Pero, se dirá, la reseña que se ha dado de la virtud es totalmente inaplicable a los profetas hebreos que, después de todo, como se ha mostrado, inventaron la idea. Hay verdad en esto: la virtud en boca de los profetas hebreos significaba lo aprobado por ellos y Jehová. Uno halla la misma actitud expresada en los Hechos de los Apóstoles, donde los Apóstoles comienzan una declaración con las palabras: «Y es que ha parecido al Espíritu Santo, y a nosotros» (Hechos, XV: 28). Esta clase de certidumbre individual en cuanto a los gustos y opiniones de Dios no puede, sin embargo, ser la base de ninguna institución. Ésta ha sido siempre la dificultad con que ha tenido que enfrentarse el protestantismo: un profeta nuevo podía mantener que su revelación era más auténtica que las de sus predecesores, y no había nada en el criterio general del protestantismo que demostrase que su pretensión carecía de validez. Por consiguiente, el protestantismo se dividió en innumerables sectas, que se debilitaron entre sí; y hay razón para suponer que dentro de cien años el catolicismo será el único representante eficaz de la fe cristiana. En la Iglesia Católica, la inspiración, tal como la disfrutaron los profetas, tiene su lugar; pero se reconoce que los fenómenos que parecen una inspiración divina genuina pueden ser inspirados por el Demonio, y que la Iglesia tiene la misión de discriminar, como la del entendido en pintura es distinguir un Leonardo genuino de una falsificación. De esta manera, la revelación quedó institucionalizada. La virtud es lo que la Iglesia aprueba, y el vicio lo que reprueba. Así, la parte eficaz del concepto de virtud es una justificación de la antipatía del rebaño.

Parecería, por lo tanto, que los tres impulsos humanos que representa la religión son el miedo, la vanidad y el odio. El propósito de la religión, podría decirse, es dar una cierta respetabilidad a estas pasiones, con tal de que vayan por ciertos canales. Como estas tres pasiones constituyen en general la miseria humana, la religión es una fuerza del mal, ya que permite a los hombres entregarse a estas pasiones sin restricciones, mientras que, de no ser por la sanción de la Iglesia, podrían tratar de dominarlas en cierto grado.

En este punto, imagino una objeción, que no es probable que me hagan la mayoría de los creyentes ortodoxos, pero que, sin embargo, merece la pena de ser examinada. El odio y el miedo, puede decirse, son características humanas esenciales; la humanidad los ha sentido siempre y siempre los sentirá. Lo mejor que se puede hacer, se me puede decir, es canalizarlos, para que sean menos dañinos.

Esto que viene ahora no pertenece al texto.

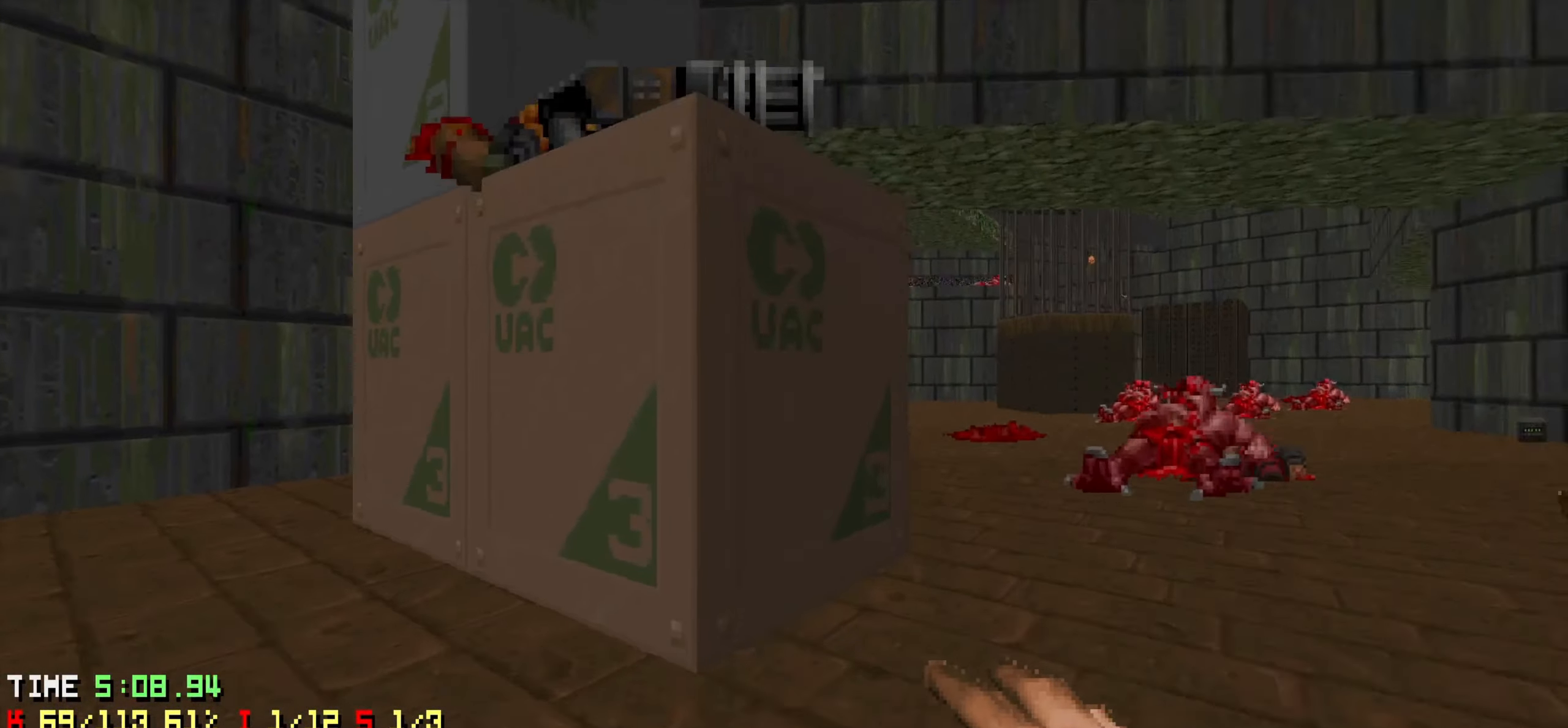
{"keys": [], "mouse": [], "mouse_move": "left", "events": [[100, "a", "down"], [100, "d", "up"], [133, "w", "up"], [233, "a", "up"], [233, "d", "down"], [333, "d", "up"]]}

Un teólogo cristiano podría decir que la Iglesia los trata como al impulso sexual que deplora. Trata de hacer inocua la concupiscencia confinándola dentro de los límites del matrimonio. Así, puede decirse, si la humanidad tiene inevitablemente que sentir odio, es mejor dirigir ese odio contra los que son realmente dañinos, y esto es lo que la Iglesia hace mediante su concepto de virtud.

Esto tiene dos respuestas, una relativamente superficial; la otra que va a la raíz del asunto. La respuesta superficial es que el concepto de virtud de la Iglesia no es el mejor posible; la respuesta fundamental es que el miedo y el odio pueden, con nuestro conocimiento psicológico presente y nuestra presente técnica industrial, ser totalmente eliminados de la vida humana.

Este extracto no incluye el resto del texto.